Sunday, August 7, 2011
We used to have a 'work hours' sign that we brought from the US up on our fence. Some other Americans who saw it really got a kick out of it because they know the concept of 'work hours' is rather laughable in the context we work in. That sign has long since disappeared, so we decided to take this a step further and paint the sign on our gate, complete with English and a translation into Ik.
Now even if people don't actually adhere to the posted hours, we can still refer to the sign in a (nearly vain) attempt to defer their requests to the appropriate day and time slot. And in doing so we can at least pretend that this gesture carries some weight in this culture, at least enough to convince ourselves. That may be what we need to reserve some semblance of control.

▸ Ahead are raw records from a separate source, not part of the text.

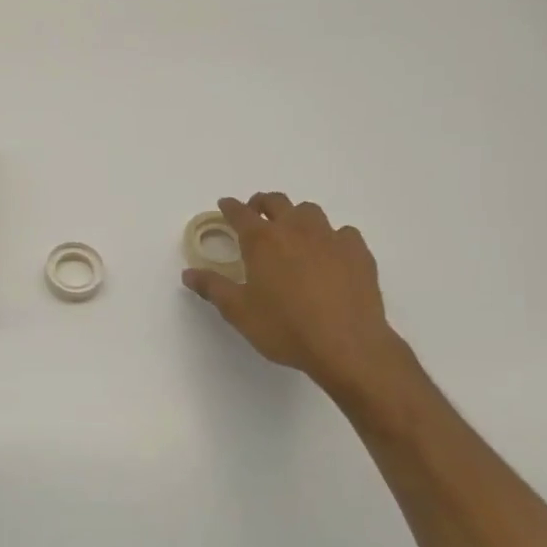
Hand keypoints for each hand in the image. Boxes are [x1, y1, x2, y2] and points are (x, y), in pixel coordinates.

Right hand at [182, 193, 413, 408]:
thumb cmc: (285, 327)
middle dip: (262, 203)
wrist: (347, 344)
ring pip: (310, 211)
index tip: (225, 205)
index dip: (230, 207)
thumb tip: (189, 273)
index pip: (240, 213)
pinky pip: (342, 233)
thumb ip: (212, 288)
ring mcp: (330, 237)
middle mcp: (295, 229)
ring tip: (292, 232)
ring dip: (296, 216)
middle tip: (256, 214)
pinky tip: (330, 254)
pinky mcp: (358, 252)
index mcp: (262, 240)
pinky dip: (331, 237)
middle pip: (276, 202)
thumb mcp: (239, 312)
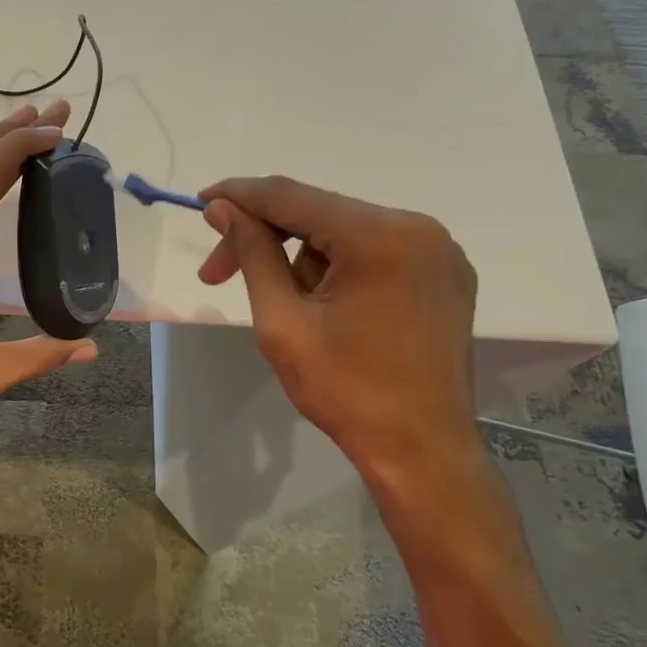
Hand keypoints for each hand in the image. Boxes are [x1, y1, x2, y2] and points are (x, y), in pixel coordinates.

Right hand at [198, 176, 481, 491]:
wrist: (421, 451)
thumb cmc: (346, 391)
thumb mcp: (283, 322)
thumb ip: (253, 255)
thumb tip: (223, 208)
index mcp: (379, 236)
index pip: (292, 196)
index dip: (240, 196)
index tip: (201, 202)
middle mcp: (417, 228)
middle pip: (320, 213)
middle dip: (267, 239)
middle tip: (217, 275)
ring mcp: (438, 251)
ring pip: (345, 234)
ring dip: (305, 262)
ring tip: (294, 314)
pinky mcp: (445, 274)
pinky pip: (376, 252)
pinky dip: (340, 268)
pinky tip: (328, 307)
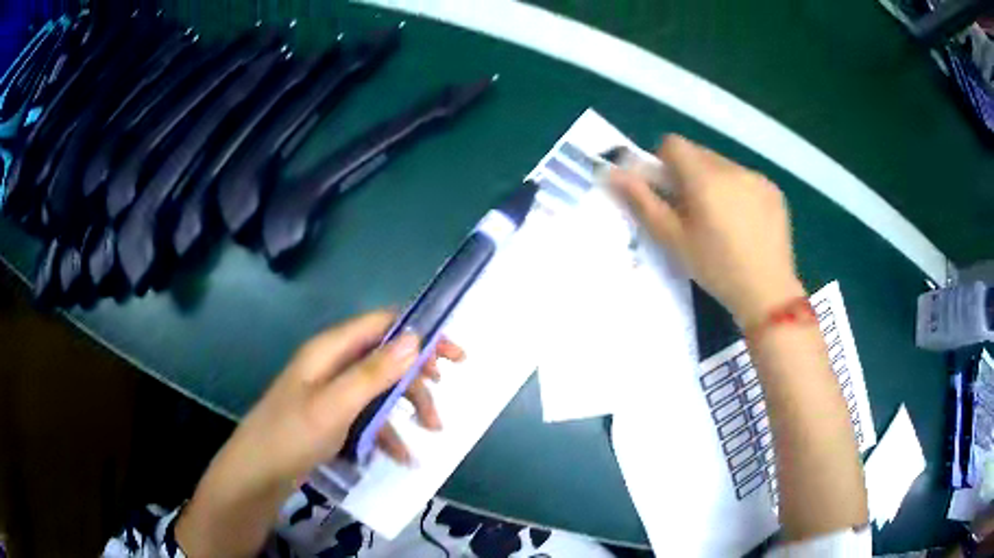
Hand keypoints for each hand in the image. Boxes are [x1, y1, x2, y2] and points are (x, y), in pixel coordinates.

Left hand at [176, 310, 463, 556]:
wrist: (258, 473)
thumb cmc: (292, 434)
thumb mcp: (335, 404)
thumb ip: (374, 371)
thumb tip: (414, 337)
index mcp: (331, 349)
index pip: (384, 325)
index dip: (421, 333)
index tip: (453, 355)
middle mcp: (334, 364)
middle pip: (386, 358)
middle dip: (417, 379)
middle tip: (443, 402)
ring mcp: (333, 391)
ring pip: (380, 389)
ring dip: (406, 407)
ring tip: (431, 432)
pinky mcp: (333, 416)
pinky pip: (368, 415)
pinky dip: (387, 431)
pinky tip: (402, 455)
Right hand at [610, 135, 804, 326]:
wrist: (768, 293)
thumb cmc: (715, 268)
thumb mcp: (673, 239)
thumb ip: (642, 201)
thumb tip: (612, 172)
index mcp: (704, 177)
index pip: (672, 144)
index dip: (662, 163)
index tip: (667, 193)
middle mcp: (732, 168)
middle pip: (698, 153)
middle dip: (688, 174)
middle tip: (692, 212)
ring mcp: (757, 177)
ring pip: (722, 165)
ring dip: (713, 182)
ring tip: (721, 221)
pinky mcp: (773, 190)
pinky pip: (745, 178)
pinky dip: (737, 191)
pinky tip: (744, 224)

So far the Ik haven't seemed terribly impressed with the sign. As I proudly showed off the Ik portion to our translator, he pointed out the one error I had made (which means he's a good language teacher!). But the most favorable reaction we've had was from the children whom we found trying to copy the writing in the dirt right in front of the door. I guess they're getting the literacy program off the ground on their own. Works for me!
Oh, by the way, I'll accept comments to this post Mon, Wed, and Fri, from 3-5pm, by appointment only.
Saturday, August 6, 2011
It's the time of year here in Ikland when some of the crops are starting to get ready. What you see in the picture are some fresh greens and boiled fresh pumpkin that people brought to us. When you give someone a gift of first fruits in this culture, it's a sign of blessing. We learned that the other day when some Karimojong visitors were at our home. Their car had broken down near Timu, and I went to help them. We couldn't get their car started, so I brought them back to our house to wait for a mechanic. In the meantime, we picked the first corn from our little garden, roasted it, and gave it to the visitors. They said it was a real blessing to be the ones to eat our first harvest. After a long season of hard work in the gardens, those first bites of fresh produce just hit the spot.
Who are you giving the best of what you have to?